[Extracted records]

+ + + +

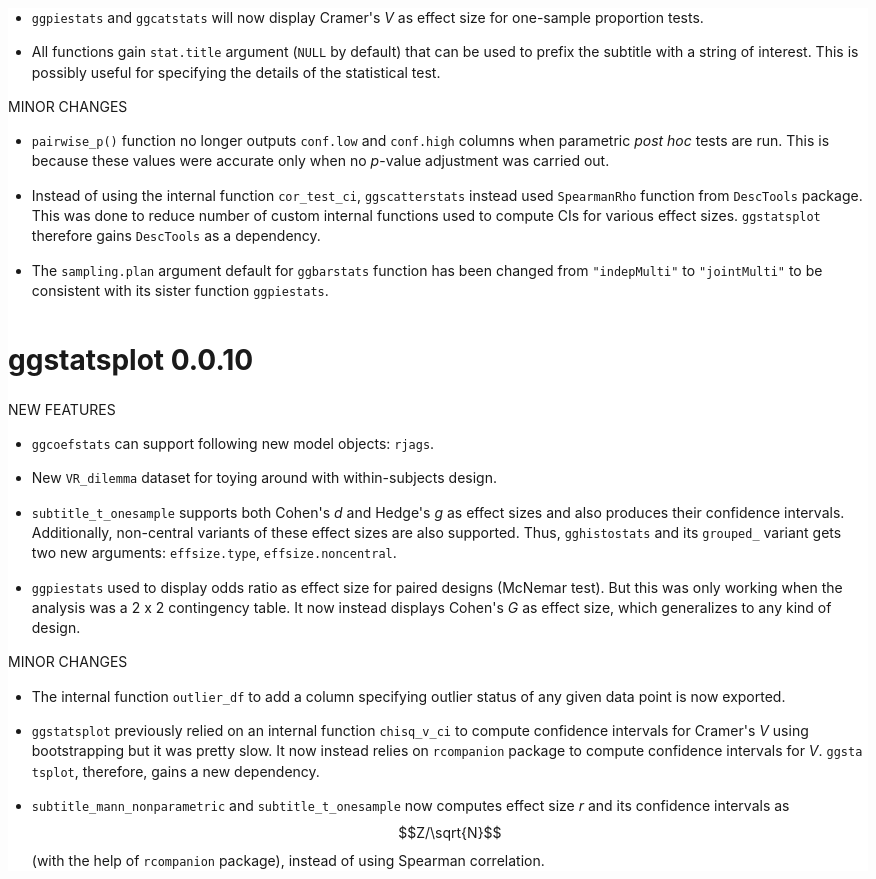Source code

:   - `ggpiestats` and `ggcatstats` will now display Cramer's *V* as effect size
    for one-sample proportion tests.

  - All functions gain `stat.title` argument (`NULL` by default) that can be
    used to prefix the subtitle with a string of interest. This is possibly
    useful for specifying the details of the statistical test.

MINOR CHANGES

  - `pairwise_p()` function no longer outputs `conf.low` and `conf.high` columns
    when parametric *post hoc* tests are run. This is because these values were
    accurate only when no *p*-value adjustment was carried out.

  - Instead of using the internal function `cor_test_ci`, `ggscatterstats`
    instead used `SpearmanRho` function from `DescTools` package. This was done
    to reduce number of custom internal functions used to compute CIs for
    various effect sizes. `ggstatsplot` therefore gains `DescTools` as a
    dependency.

  - The `sampling.plan` argument default for `ggbarstats` function has been
    changed from `"indepMulti"` to `"jointMulti"` to be consistent with its
    sister function `ggpiestats`.

# ggstatsplot 0.0.10

NEW FEATURES

  - `ggcoefstats` can support following new model objects: `rjags`.

  - New `VR_dilemma` dataset for toying around with within-subjects design.

  - `subtitle_t_onesample` supports both Cohen's *d* and Hedge's *g* as effect
    sizes and also produces their confidence intervals. Additionally,
    non-central variants of these effect sizes are also supported. Thus,
    `gghistostats` and its `grouped_` variant gets two new arguments:
    `effsize.type`, `effsize.noncentral`.

  - `ggpiestats` used to display odds ratio as effect size for paired designs
    (McNemar test). But this was only working when the analysis was a 2 x 2
    contingency table. It now instead displays Cohen's *G* as effect size, which
    generalizes to any kind of design.

MINOR CHANGES

  - The internal function `outlier_df` to add a column specifying outlier status
    of any given data point is now exported.

  - `ggstatsplot` previously relied on an internal function `chisq_v_ci` to
    compute confidence intervals for Cramer's *V* using bootstrapping but it was
    pretty slow. It now instead relies on `rcompanion` package to compute
    confidence intervals for *V*. `ggstatsplot`, therefore, gains a new
    dependency.

  - `subtitle_mann_nonparametric` and `subtitle_t_onesample` now computes effect
    size *r* and its confidence intervals as $$Z/\sqrt{N}$$ (with the help of
    `rcompanion` package), instead of using Spearman correlation.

+ + + +

§ **Directions for this task**:
Please put each line of the material above into a numbered list, skipping blank lines and leaving the pictures out.

§ **Response area**:
1. Source code
2. :   - `ggpiestats` and `ggcatstats` will now display Cramer's *V* as effect size
3.     for one-sample proportion tests.
4.   - All functions gain `stat.title` argument (`NULL` by default) that can be
5.     used to prefix the subtitle with a string of interest. This is possibly
6.     useful for specifying the details of the statistical test.
7. MINOR CHANGES
8.   - `pairwise_p()` function no longer outputs `conf.low` and `conf.high` columns
9.     when parametric *post hoc* tests are run. This is because these values were
10.     accurate only when no *p*-value adjustment was carried out.
11.   - Instead of using the internal function `cor_test_ci`, `ggscatterstats`
12.     instead used `SpearmanRho` function from `DescTools` package. This was done
13.     to reduce number of custom internal functions used to compute CIs for
14.     various effect sizes. `ggstatsplot` therefore gains `DescTools` as a
15.     dependency.
16.   - The `sampling.plan` argument default for `ggbarstats` function has been
17.     changed from `"indepMulti"` to `"jointMulti"` to be consistent with its
18.     sister function `ggpiestats`.
19. # ggstatsplot 0.0.10
20. NEW FEATURES
21.   - `ggcoefstats` can support following new model objects: `rjags`.
22.   - New `VR_dilemma` dataset for toying around with within-subjects design.
23.   - `subtitle_t_onesample` supports both Cohen's *d* and Hedge's *g* as effect
24.     sizes and also produces their confidence intervals. Additionally,
25.     non-central variants of these effect sizes are also supported. Thus,
26.     `gghistostats` and its `grouped_` variant gets two new arguments:
27.     `effsize.type`, `effsize.noncentral`.
28.   - `ggpiestats` used to display odds ratio as effect size for paired designs
29.     (McNemar test). But this was only working when the analysis was a 2 x 2
30.     contingency table. It now instead displays Cohen's *G* as effect size, which
31.     generalizes to any kind of design.
32. MINOR CHANGES
33.   - The internal function `outlier_df` to add a column specifying outlier status
34.     of any given data point is now exported.
35.   - `ggstatsplot` previously relied on an internal function `chisq_v_ci` to
36.     compute confidence intervals for Cramer's *V* using bootstrapping but it was
37.     pretty slow. It now instead relies on `rcompanion` package to compute
38.     confidence intervals for *V*. `ggstatsplot`, therefore, gains a new
39.     dependency.
40.   - `subtitle_mann_nonparametric` and `subtitle_t_onesample` now computes effect
41.     size *r* and its confidence intervals as $$Z/\sqrt{N}$$ (with the help of
42.     `rcompanion` package), instead of using Spearman correlation.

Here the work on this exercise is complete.